The Emancipation Proclamation
Abraham Lincoln is often credited with freeing the slaves in America when he signed the Emancipation Proclamation, but whether or not this actually resulted in abolition is a question constantly up for debate.
Unfortunately, all that was done to aid the slaves in their fight for freedom was a document that held no more authority over the Confederacy than Britain currently held over its American colonies. The document gave hope to slaves in the Confederacy, that if the North could win the war then they would be set free. The events that followed however, told a different story.
The Emancipation Proclamation allowed slaves to run into the safety of the North, and join the Union Army and free their fellow slave brethren. And that is exactly what many slaves did. Only places where the union still had authority were slaves actually freed, and of the places that were not, slaves were freed after the Union Army marched through the town they were residing in and took control and enforced the Proclamation. Slaves could then run north into the free Union, cementing their freedom, as even if the town they were in lost its Union influence, they were already long gone into a free state.
It was not Lincoln that gave the slaves freedom, but rather the army he commanded and the will of the slaves themselves to run away and become freed men. If the slaves did not have the drive and determination that they did to throw off the literal and figurative shackles that bound them to the ignorant slave holding south, then they would never have escaped from that oppression and cotton would still be harvested by slaving black men. With revolutionary figures like Harriet Beecher Stowe (Harriet Beecher Stowe), Harriett Tubman (Harriett Tubman), and Frederick Douglas (Frederick Douglas) to lead and promote abolition the fate of many black Americans was decided in favor of freedom.

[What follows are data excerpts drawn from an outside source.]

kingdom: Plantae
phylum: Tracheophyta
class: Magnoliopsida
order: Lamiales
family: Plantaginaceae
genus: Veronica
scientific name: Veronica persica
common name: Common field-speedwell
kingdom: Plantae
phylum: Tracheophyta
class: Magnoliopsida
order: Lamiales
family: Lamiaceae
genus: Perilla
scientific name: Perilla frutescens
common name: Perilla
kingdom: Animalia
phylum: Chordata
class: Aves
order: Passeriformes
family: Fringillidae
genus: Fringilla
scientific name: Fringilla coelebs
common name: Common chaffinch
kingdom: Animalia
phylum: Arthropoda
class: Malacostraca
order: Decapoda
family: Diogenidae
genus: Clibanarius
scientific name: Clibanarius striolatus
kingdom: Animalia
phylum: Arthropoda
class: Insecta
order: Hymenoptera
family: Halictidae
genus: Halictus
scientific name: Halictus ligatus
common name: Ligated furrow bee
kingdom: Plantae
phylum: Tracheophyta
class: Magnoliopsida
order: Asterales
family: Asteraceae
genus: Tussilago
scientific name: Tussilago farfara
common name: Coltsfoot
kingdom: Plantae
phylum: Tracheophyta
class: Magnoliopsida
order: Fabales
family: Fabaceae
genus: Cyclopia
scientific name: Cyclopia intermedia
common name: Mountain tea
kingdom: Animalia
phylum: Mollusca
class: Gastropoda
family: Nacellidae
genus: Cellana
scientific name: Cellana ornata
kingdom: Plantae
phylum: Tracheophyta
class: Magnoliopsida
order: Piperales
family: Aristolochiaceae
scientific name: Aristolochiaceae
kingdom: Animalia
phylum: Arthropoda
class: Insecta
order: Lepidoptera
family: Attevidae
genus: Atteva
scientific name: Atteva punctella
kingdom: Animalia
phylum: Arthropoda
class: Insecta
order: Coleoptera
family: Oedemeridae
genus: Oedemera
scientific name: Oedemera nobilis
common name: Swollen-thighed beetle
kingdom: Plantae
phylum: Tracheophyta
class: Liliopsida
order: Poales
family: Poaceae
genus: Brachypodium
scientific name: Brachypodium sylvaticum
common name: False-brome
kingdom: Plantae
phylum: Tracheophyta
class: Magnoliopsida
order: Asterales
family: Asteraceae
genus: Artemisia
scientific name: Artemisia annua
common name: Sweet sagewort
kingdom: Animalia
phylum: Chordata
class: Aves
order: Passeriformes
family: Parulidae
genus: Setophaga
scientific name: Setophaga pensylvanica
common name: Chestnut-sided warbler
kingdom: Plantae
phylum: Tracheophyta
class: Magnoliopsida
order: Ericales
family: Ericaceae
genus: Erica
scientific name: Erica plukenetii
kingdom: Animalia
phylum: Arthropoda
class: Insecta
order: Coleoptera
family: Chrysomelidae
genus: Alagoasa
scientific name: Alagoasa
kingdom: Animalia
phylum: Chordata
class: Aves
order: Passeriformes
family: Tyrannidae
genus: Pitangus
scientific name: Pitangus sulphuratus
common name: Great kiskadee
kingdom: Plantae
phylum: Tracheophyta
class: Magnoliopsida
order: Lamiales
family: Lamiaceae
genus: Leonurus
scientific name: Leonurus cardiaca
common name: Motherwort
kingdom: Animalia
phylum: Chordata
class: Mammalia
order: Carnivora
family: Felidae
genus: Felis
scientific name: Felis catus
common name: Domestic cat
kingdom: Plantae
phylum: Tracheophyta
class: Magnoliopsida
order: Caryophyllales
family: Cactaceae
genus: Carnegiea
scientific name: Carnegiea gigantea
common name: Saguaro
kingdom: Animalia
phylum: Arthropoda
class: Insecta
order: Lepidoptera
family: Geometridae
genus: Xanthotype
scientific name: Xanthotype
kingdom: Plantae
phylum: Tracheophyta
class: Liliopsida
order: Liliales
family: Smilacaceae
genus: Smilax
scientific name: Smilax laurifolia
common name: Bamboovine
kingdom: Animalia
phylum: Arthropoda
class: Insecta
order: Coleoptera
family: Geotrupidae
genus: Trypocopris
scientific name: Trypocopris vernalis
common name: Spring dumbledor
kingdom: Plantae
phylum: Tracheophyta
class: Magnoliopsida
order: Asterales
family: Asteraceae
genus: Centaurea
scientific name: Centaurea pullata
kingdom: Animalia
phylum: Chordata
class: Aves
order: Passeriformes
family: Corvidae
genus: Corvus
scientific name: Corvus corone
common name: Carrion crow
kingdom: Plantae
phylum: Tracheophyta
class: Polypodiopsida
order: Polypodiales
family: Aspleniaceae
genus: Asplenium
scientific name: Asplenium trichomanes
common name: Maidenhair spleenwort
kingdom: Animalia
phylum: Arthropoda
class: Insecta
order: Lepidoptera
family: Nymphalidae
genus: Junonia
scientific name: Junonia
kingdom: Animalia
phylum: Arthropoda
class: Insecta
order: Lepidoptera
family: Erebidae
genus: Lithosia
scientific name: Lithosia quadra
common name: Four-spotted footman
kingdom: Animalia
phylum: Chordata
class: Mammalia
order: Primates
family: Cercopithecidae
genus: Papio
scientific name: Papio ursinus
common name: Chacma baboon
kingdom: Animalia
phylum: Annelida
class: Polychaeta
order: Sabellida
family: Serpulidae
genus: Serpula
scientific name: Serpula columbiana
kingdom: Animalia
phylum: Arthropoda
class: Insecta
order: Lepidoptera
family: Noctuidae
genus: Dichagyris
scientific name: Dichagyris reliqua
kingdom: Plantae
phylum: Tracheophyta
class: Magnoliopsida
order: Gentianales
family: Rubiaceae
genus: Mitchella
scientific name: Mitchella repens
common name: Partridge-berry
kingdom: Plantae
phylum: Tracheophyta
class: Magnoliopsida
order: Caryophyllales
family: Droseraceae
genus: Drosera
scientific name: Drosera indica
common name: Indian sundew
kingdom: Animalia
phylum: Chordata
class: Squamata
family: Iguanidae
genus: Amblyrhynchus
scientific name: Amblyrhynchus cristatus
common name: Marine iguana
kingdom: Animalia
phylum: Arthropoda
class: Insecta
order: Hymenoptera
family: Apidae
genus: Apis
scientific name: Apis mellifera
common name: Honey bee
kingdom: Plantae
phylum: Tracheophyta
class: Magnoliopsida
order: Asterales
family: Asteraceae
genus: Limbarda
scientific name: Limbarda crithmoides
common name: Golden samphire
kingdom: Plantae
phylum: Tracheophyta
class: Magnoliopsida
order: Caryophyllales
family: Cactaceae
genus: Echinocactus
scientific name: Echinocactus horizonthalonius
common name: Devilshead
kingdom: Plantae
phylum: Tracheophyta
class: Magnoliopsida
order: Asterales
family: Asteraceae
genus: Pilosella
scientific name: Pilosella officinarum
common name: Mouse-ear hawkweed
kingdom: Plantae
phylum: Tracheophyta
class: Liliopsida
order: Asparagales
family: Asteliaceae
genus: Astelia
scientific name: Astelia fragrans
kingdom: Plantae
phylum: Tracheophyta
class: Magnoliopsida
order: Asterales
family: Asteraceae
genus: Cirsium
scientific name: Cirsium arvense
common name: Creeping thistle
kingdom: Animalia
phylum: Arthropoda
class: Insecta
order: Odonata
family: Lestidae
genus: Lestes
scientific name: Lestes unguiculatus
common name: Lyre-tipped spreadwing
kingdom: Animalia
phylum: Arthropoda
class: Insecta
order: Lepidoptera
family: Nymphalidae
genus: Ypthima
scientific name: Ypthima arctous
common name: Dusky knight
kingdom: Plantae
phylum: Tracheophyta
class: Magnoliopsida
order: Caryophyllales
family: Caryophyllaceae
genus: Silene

The slaves had amazing resilience and fortitude to endure until the right moment to join the Union. Self-educated slaves taught other slaves, and they formed songs that would guide them through the Underground Railroad by the stars at night. Lincoln’s Proclamation had little to do with them gaining their freedom, and more to do with winning the war, as he said himself.
Three years after the Emancipation Proclamation, all the slaves were considered free. That statement alone should be enough to prove that it was not Lincoln who freed the slaves, because the document he is so famous for signing in an act of abolishment did not, in fact, do much abolishing. If it took three years for the slaves to gain their freedom then it obviously was not because of this document but rather of the efforts of men and women all over the country who pushed for abolition in their own states, and the slaves themselves who gained freedom under their own steam. Rather the Emancipation Proclamation was a jumping off point for abolitionists and slaves to rally together in a tornado of reform and tolerance and escape from the plantations and white slave owners who were holding them back and denying them their unalienable right of freedom. Lincoln’s stance on slavery and abolition is historically unknown, but whether or not he freed the slaves in America is a solid fact. Lincoln freed the slaves no more than any other abolitionist of his time did; his work was but a tile in the mosaic of abolition.
Works Cited
“Emancipation Proclamation.” Wikipedia.org. Web. 17 November 2009.
“Frederick Douglas.” Wikipedia.org. Web. 17 November 2009.
“Harriet Beecher Stowe.” Wikipedia.org. Web. 17 November 2009.
“Harriet Tubman.” Wikipedia.org. Web. 17 November 2009.
Owens, Mackubin. “Abraham Lincoln Saved the Union, But Did He Really Free the Slaves?”
Ashbrook Center. Web. 17 November 2009.